◆ **How to complete this task**
When you reach the line containing "(i) For each" in the entries below, please begin setting down lines exactly, stop only after the last one, and add nothing else.

[Records excerpted from a collection]

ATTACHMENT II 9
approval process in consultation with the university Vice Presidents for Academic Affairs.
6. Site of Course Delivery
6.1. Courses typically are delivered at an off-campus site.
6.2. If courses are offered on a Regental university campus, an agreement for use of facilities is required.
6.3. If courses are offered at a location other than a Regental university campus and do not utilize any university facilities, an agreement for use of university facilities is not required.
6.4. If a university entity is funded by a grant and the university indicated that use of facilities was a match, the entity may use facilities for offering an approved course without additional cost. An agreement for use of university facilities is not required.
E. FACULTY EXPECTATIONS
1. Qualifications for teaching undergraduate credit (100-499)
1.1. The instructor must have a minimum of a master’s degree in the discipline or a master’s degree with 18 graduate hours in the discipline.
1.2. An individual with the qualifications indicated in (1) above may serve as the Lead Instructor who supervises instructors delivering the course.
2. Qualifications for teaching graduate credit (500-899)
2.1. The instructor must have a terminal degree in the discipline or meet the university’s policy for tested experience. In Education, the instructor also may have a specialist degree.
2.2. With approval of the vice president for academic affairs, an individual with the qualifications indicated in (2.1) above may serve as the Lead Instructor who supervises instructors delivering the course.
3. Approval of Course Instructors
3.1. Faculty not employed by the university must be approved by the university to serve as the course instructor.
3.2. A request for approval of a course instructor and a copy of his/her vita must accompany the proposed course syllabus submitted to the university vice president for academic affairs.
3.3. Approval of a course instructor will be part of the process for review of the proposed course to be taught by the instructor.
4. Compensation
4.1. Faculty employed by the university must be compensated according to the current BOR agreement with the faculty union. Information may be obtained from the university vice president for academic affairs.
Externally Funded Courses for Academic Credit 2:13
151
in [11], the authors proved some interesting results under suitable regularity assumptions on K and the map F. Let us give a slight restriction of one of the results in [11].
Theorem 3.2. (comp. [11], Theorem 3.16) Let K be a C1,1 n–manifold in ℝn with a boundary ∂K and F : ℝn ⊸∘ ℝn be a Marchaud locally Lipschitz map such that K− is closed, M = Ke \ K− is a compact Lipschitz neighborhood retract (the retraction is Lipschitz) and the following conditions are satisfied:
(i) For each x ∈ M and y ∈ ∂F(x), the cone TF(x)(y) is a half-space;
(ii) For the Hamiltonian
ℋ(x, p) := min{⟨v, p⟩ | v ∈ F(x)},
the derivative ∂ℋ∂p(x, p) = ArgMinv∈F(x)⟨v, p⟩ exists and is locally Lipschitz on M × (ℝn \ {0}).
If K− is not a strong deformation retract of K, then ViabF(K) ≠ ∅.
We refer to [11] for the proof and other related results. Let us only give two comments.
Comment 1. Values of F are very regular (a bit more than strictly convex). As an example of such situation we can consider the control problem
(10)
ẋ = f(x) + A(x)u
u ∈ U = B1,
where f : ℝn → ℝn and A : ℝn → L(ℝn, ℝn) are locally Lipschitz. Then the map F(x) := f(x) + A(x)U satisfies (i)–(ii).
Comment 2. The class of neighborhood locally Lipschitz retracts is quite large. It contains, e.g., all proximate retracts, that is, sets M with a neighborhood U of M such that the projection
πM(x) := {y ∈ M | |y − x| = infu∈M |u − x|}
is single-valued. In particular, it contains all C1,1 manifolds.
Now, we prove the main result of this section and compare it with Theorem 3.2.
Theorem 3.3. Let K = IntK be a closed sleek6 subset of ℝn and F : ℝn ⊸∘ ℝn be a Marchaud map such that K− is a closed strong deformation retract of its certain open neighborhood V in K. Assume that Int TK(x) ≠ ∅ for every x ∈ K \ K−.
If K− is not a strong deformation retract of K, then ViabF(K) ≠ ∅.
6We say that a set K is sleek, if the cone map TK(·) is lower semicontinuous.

◆ **Solution to this task**
(i) For each x ∈ M and y ∈ ∂F(x), the cone TF(x)(y) is a half-space;
(ii) For the Hamiltonian
ℋ(x, p) := min{⟨v, p⟩ | v ∈ F(x)},
the derivative ∂ℋ∂p(x, p) = ArgMinv∈F(x)⟨v, p⟩ exists and is locally Lipschitz on M × (ℝn \ {0}).
If K− is not a strong deformation retract of K, then ViabF(K) ≠ ∅.
We refer to [11] for the proof and other related results. Let us only give two comments.
Comment 1. Values of F are very regular (a bit more than strictly convex). As an example of such situation we can consider the control problem
(10)
ẋ = f(x) + A(x)u
u ∈ U = B1,
where f : ℝn → ℝn and A : ℝn → L(ℝn, ℝn) are locally Lipschitz. Then the map F(x) := f(x) + A(x)U satisfies (i)–(ii).
Comment 2. The class of neighborhood locally Lipschitz retracts is quite large. It contains, e.g., all proximate retracts, that is, sets M with a neighborhood U of M such that the projection
πM(x) := {y ∈ M | |y − x| = infu∈M |u − x|}
is single-valued. In particular, it contains all C1,1 manifolds.
Now, we prove the main result of this section and compare it with Theorem 3.2.
Theorem 3.3. Let K = IntK be a closed sleek6 subset of ℝn and F : ℝn ⊸∘ ℝn be a Marchaud map such that K− is a closed strong deformation retract of its certain open neighborhood V in K. Assume that Int TK(x) ≠ ∅ for every x ∈ K \ K−.
If K− is not a strong deformation retract of K, then ViabF(K) ≠ ∅.
6We say that a set K is sleek, if the cone map TK(·) is lower semicontinuous.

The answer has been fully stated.